While Zomato, Paytm and the likes are listing in India, we are also waiting for all the Indian SaaS companies incorporated in the US to drop their S-1s or go public through a SPAC as well. There are several large SaaS giants who seem to be in a position where they could go public soon (Freshworks, Druva to name a few), and Sequoia Capital India also hosted 20 portfolio companies and 15 SPACs for its inaugural SPACDay so maybe we see some listings out of that as well. What we have seen in the last 18-24 months have been seed rounds getting larger and larger, Tiger and other global investors pre-empting and leading Series A and growth rounds, and now finally Indian companies are going public delivering cash-on-cash returns for their investors. If Reliance put India on the map in 2020 while fundraising for Jio, the Indian unicorns and IPOs have increased the attention on the country in 2021.

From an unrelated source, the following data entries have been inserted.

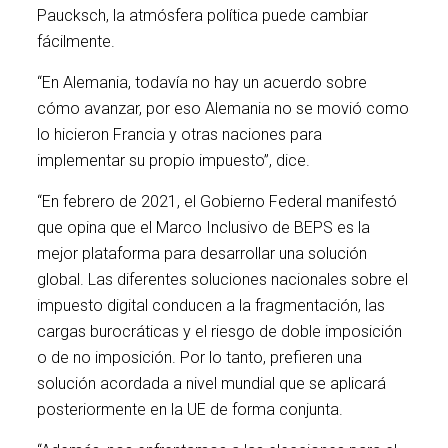
Paucksch, la atmósfera política puede cambiar
fácilmente.
“En Alemania, todavía no hay un acuerdo sobre
cómo avanzar, por eso Alemania no se movió como
lo hicieron Francia y otras naciones para
implementar su propio impuesto”, dice.
“En febrero de 2021, el Gobierno Federal manifestó
que opina que el Marco Inclusivo de BEPS es la
mejor plataforma para desarrollar una solución
global. Las diferentes soluciones nacionales sobre el
impuesto digital conducen a la fragmentación, las
cargas burocráticas y el riesgo de doble imposición
o de no imposición. Por lo tanto, prefieren una
solución acordada a nivel mundial que se aplicará
posteriormente en la UE de forma conjunta.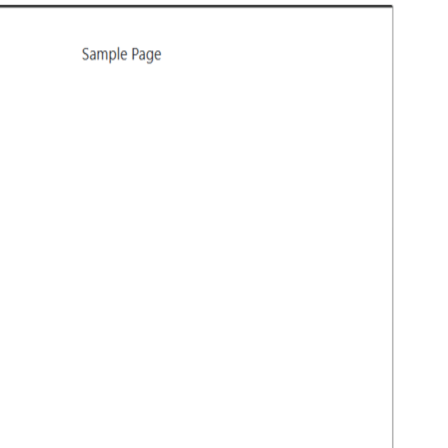
Preview
Download
Version
1.0.4
সর্বশেষ হালনাগাদ
ফেব্রুয়ারি 12, 2026
সক্রিয় ইনস্টলেশনসমূহ
40+
ওয়ার্ডপ্রেস সংস্করণ
6.0
পিএইচপি সংস্করণ
7.4
থিম হোমপেজ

But what does this mean for the rest of the ecosystem as a whole? Well firstly, everyone who remembers the 2016 down cycle is probably breathing a sigh of relief given that we will see several actual public exits in all likelihood. But it also means that there will be an increase of capital and attention flowing to the ecosystem. The Zomato and Paytm (hopefully) exits will have shown local and global investors that $10B - $30B outcomes can be creating in this growing economy; and there is a path for those companies to go public. Employees at these newly listed companies will also have a chance to cash in on this liquidity and will further either start companies themselves or become angel investors in other newly created startups. A recycling of capital and talent is imminent but early stage venture is about to get even more competitive.

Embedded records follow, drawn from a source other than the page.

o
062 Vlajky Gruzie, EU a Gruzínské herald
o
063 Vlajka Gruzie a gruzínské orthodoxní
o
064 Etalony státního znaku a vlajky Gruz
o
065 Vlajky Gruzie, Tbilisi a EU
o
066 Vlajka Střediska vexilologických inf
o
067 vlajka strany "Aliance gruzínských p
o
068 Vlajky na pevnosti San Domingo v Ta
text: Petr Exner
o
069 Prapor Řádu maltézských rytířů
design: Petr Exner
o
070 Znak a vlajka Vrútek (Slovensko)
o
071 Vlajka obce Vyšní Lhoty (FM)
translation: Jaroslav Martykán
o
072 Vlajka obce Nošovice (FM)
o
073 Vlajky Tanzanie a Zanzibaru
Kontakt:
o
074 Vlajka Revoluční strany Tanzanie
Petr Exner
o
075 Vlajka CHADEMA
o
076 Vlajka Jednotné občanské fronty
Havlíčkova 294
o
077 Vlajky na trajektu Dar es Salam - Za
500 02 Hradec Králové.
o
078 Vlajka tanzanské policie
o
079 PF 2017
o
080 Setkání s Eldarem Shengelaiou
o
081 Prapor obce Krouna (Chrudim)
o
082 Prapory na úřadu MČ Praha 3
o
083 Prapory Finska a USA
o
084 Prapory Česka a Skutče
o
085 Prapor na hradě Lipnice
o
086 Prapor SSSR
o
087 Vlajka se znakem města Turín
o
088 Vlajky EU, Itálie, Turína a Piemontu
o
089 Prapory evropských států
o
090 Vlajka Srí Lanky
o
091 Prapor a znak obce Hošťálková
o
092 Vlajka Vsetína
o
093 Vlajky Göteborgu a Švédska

I was also talking to a couple of early stage fund managers this week and the competition for allocation in hot deals and companies is getting insane. Global hedge funds are moving down the stack to leading As, which is resulting in larger firms i.e Sequoia (their venture fund not Surge) and Lightspeed leading pre-seeds and seeds which is resulting in other early stage funds and micro VCs not being able to hit ownership targets in these rounds. On the other hand, founders who angel invest and scout are deploying more capital squeezing out institutional investors from rounds. The pace at which rounds are getting oversubscribed and closing has also been increasing at a scary pace, which means firms who cannot act fast or don't develop relationships with companies early enough will have a much harder time deploying their capital and get allocations in the best companies. It has never been a better time for founders (though mostly pedigreed and male) to raise capital for ideas, but it has also never been harder for firms to deploy capital from their funds. There has been a clear shift in the power dynamic between founders and VCs. We think the IPOs of Zomato and Paytm will continue to push the balance towards the founders.